Malak v. Bear Sterns Securities Corp.

SUMMARY ORDER

Petitioner-appellant Raouf Malak appeals the January 29, 2004 order of the United States District Court for the Southern District of New York (Duffy, J.), denying Malak’s petition to compel arbitration against Bear Stearns Securities Corp. (sued as “Bear Sterns Securities Corp.”), Valetin Manglapus, and Bear Stearns & Co., Inc. (collectively, “Bear Stearns”). Malak contends that the district court erred in concluding that Malak’s dispute with Bear Stearns was not arbitrable under National Association of Securities Dealers Dispute Resolution Code Section 10301(a) (“Rule 10301(a)”). We assume that the parties are familiar with the facts, the procedural context, and specification of the appellate issues.

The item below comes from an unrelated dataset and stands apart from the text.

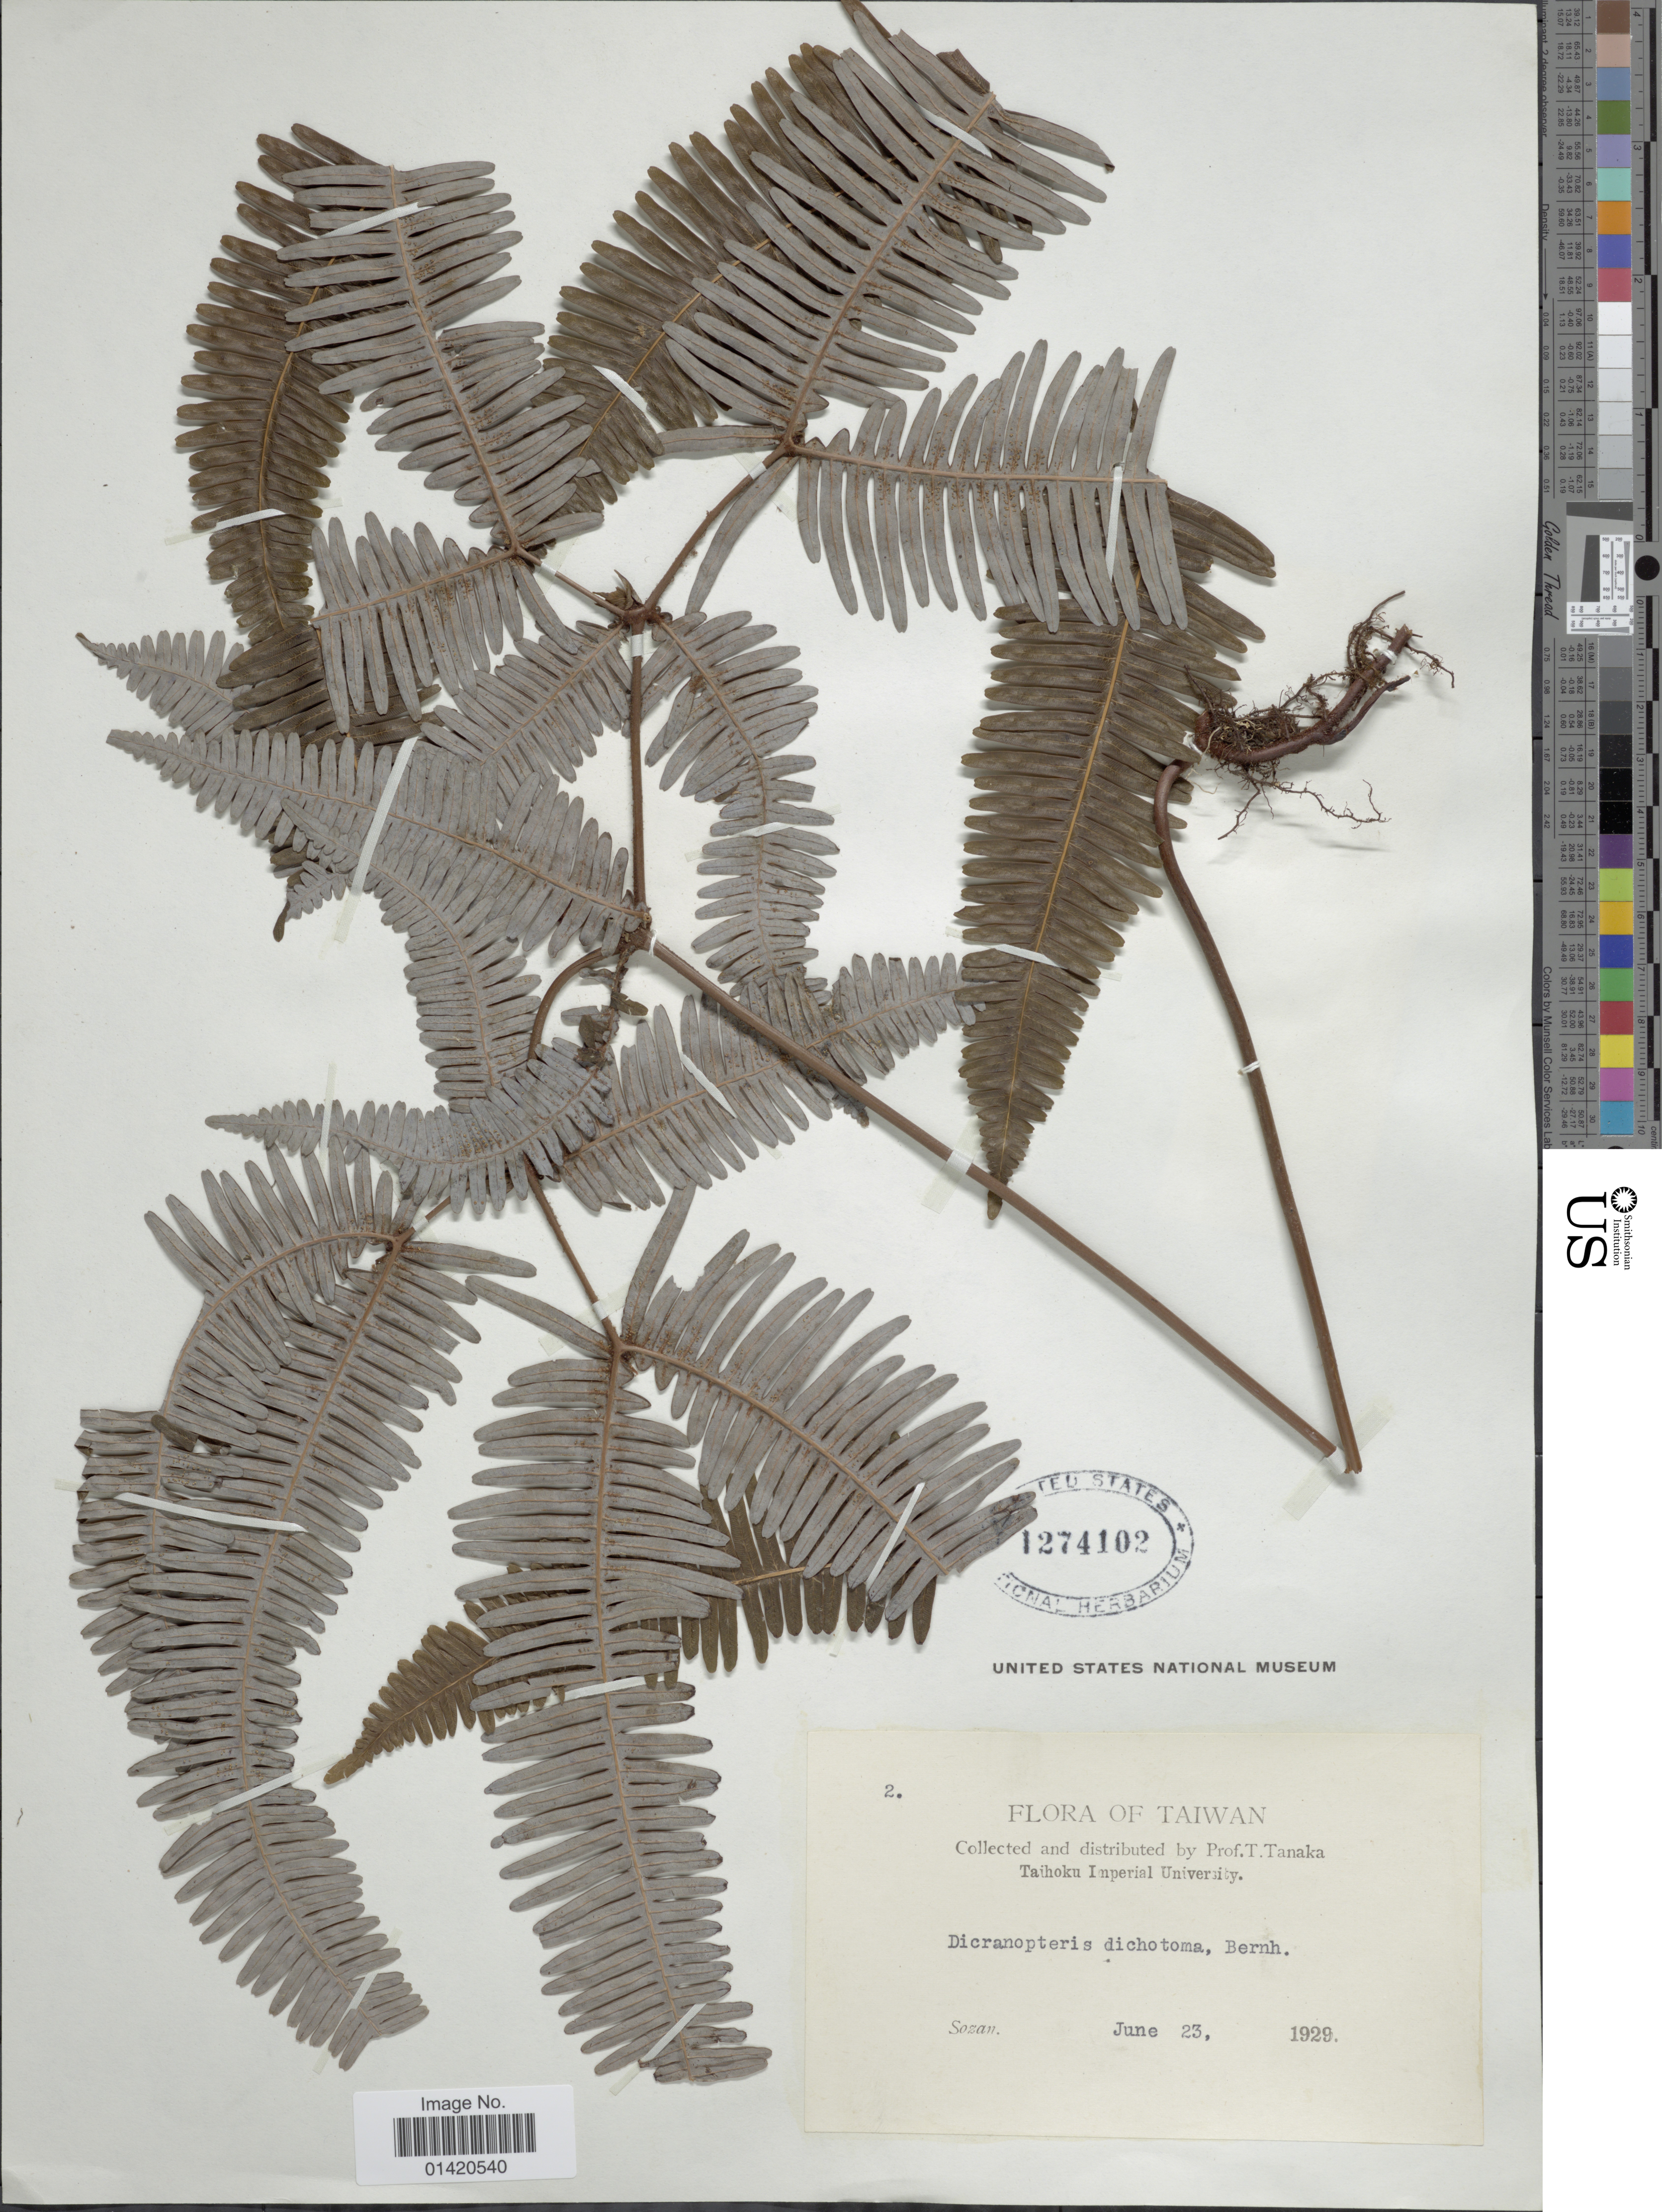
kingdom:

To compel arbitration under Rule 10301(a), Malak must establish: (i) that he is a “customer” of Bear Stearns (or some person “associated” with Bear Stearns); and (ii) that his claims arise in connection with Bear Stearns’ (or the associated person’s) activities. John Hancock Life Ins. Co. v. Wilson, 254 F.3d 48, 58 (2d Cir. 2001). “[Wjhere investors pool their funds and relinquish all investment authority to a third party who deals with an NASD broker, that third-party, not the investors, will normally be the broker’s customer.” Bensadoun v. Jobe-Riat, 316 F.3d 171, 178 (2d Cir.2003). Malak concedes that he pooled his investments in a fund to be managed by a third party, who retained complete control over Malak’s investments throughout the relevant time period. She, therefore, not Malak, was Bear Stearns’ “customer” for purposes of Rule 10301(a).

*643For the reasons set forth above, the judgment of the district court is hereby AFFIRMED.